The mammalian zona pellucida has an important function in the fertilization process. The zona pellucida protein 3 (ZP3 or ZPC) is the ligand for primary sperm binding and induces the acrosome reaction. In various species, ZP3 primary structures are highly conserved as revealed by cDNA cloning. The objective of these studies was to localize ZP3 protein using antisera generated against defined synthetic peptides that are specific for mouse or for human ZP3. Immunohistochemistry and transmission electron microscopy were applied to murine and human ovary sections. Immunochemical studies were performed in hemizonae pellucidae from microbisected human oocytes. Using the competitive hemizona assay and various anti-ZP3 antibodies, we further intended to identify human ZP3 epitopes of functional significance. Our results showed that antiserum AS ZP3-9 (mouse specific) detected mouse ZP3 protein in mouse oocytes and in immunoblots, whereas AS ZP3-14 (human specific) detected human ZP3 protein in human ovary sections, native hemizonae pellucidae and in immunoblots. ZP3 material was also detected in cumulus cells by immunohistochemistry. Ultrastructural studies showed an equal distribution of ZP3 throughout the zona pellucida. The human competitive hemizona assay revealed that none of the anti-ZP3 synthetic peptide antisera affected sperm binding suggesting that those epitopes are not involved in primary sperm binding. Anti-porcine ZP3 beta protein antibodies (polyclonal) blocked human sperm-zona pellucida binding. In summary, these anti-ZP3 synthetic peptide antibodies specifically reacted with intact ZP3 protein (murine and human) but did not inhibit human sperm-zona pellucida binding; anti-ZP3 antibodies can therefore be used as biomarkers for ZP3 localization and function.     

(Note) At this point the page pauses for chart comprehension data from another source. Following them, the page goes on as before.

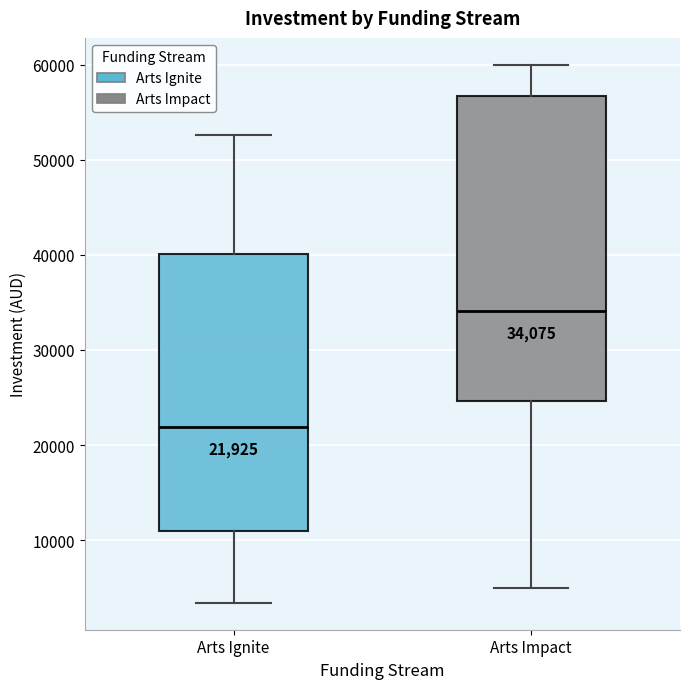

Comparing the boxes themselves (not the whiskers), which one is the tallest?

Arts Impact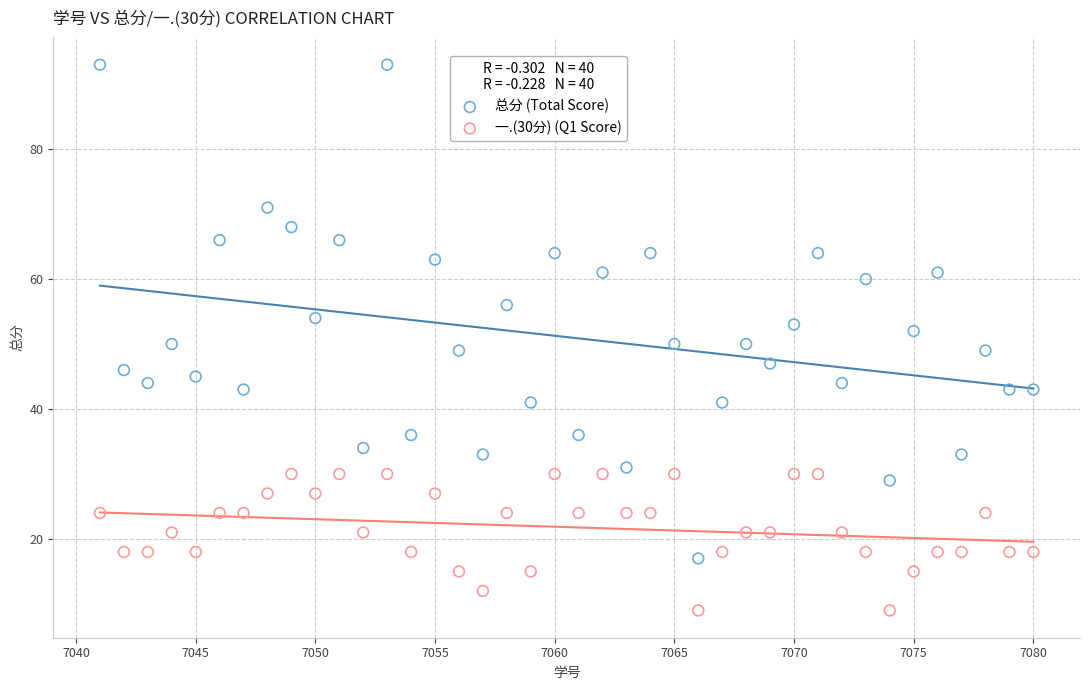

Across all data points, what is the range of Y values (max minus min)?

84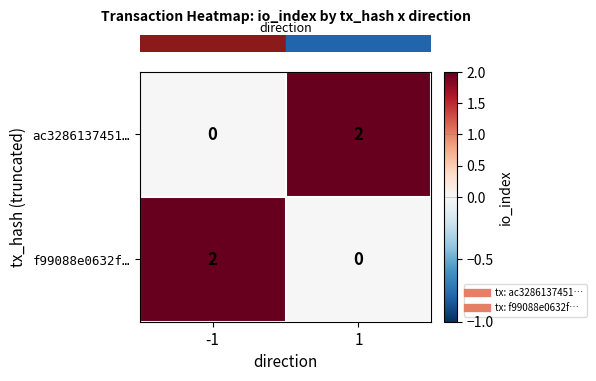

How many series are shown in this chart?

2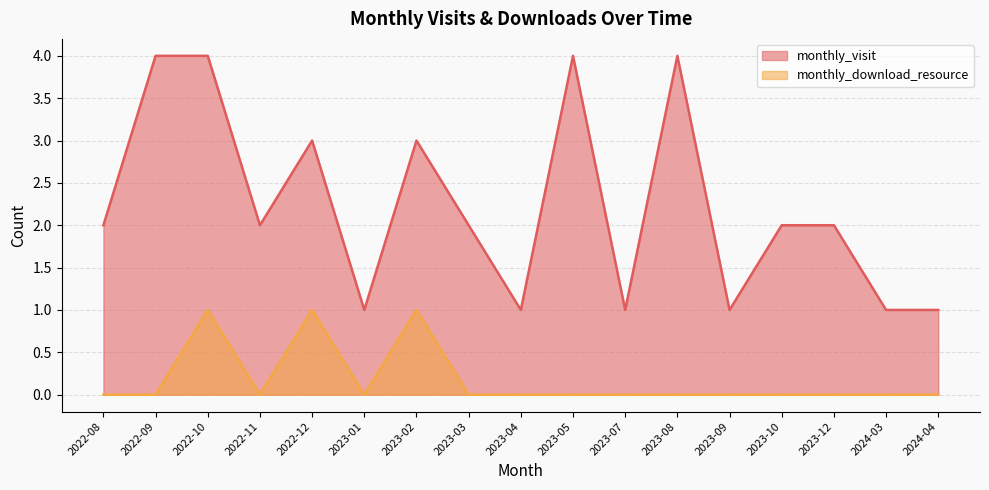

Between 2022-10 and 2023-10, which series saw the biggest shift?

monthly_visit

Anti-ZP3 Antibodies Binding to the Human Zona Pellucida: Effect of Oocyte-Storage Conditions

PROBLEM: The zona pellucida protein 3 (ZP3) is a zona pellucida (ZP) glycoprotein crucially involved in fertilization. ZP3 plays a major role in sperm binding and induction of the acrosome reaction. In different species, ZP3 proteins differ in their primary structure as derived from cDNA clones. The hemizona assay (HZA) is a bioassay that evaluates binding of human sperm to human ZP and is highly predictive of fertilization outcome under in vitro conditions. METHOD: In these studies, we used antisera generated against synthetic ZP3 peptides to compare antibody binding patterns to ZP with sperm-ZP binding capacity under different HZA conditions. RESULTS: Analysis of antibody binding to hemizonae derived from metaphase II human oocytes that were used either after refrigeration at 4°C or stored in a hyperosmotic salt solution revealed a strong reaction with human ZP3. However, treatment of human oocytes using a protocol to freeze embryos with the addition of 1,2 propanediol drastically reduced binding of ZP3 antibodies to the hemizonae. Nevertheless, no significant difference of sperm binding occurred under HZA conditions when oocytes were refrigerated, salt-stored, or frozen with 1,2 propanediol. CONCLUSIONS: Our results indicate that the ZP3 protein backbone might be altered by 1,2 propanediol-treatment while the glycoprotein-receptor remains intact. We conclude that antisera against ZP3 peptides can be used as markers for the ZP3 protein backbone in human oocytes and might be useful tools for the evaluation of ZP3 protein integrity.